=== DATASET CONTENT ===

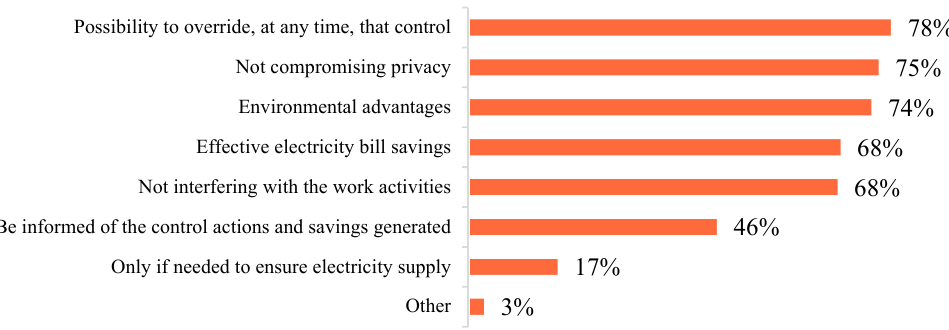
Figure 6. Conditions to accept the remote control of some appliances by the electricity utility.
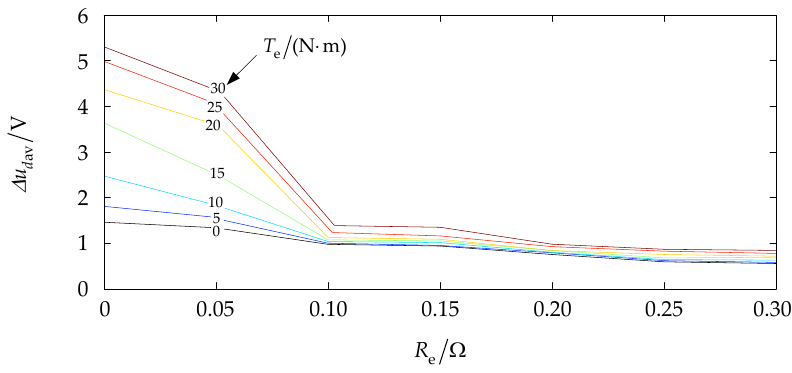
Figure 26. The variation curves of ∆ u d av with the electromagnetic torque and the external contact resistance.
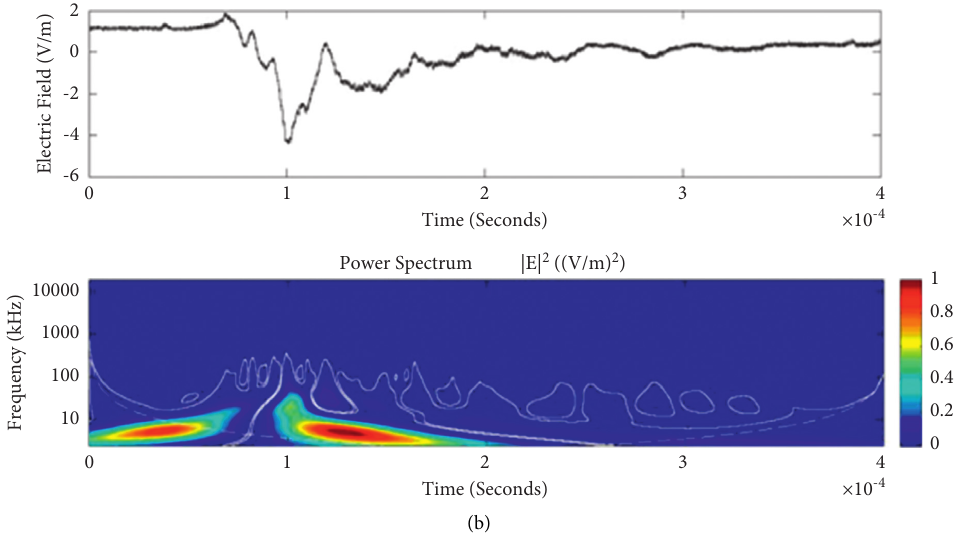
Figure 13: Example of the wavelet power spectrum of the first event (a) and second event (b) of the unusual lightning signal which is recorded as a flash number 20150416-0070 in Kathmandu, Nepal. The window size of the event is 400 μ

===

■ EXERCISE GOAL
An exact reproduction of the data above is required, with every picture removed.

■ TASK SOLUTION
Figure 6. Conditions to accept the remote control of some appliances by the electricity utility.
Figure 26. The variation curves of ∆ u d av with the electromagnetic torque and the external contact resistance.
Figure 13: Example of the wavelet power spectrum of the first event (a) and second event (b) of the unusual lightning signal which is recorded as a flash number 20150416-0070 in Kathmandu, Nepal. The window size of the event is 400 μ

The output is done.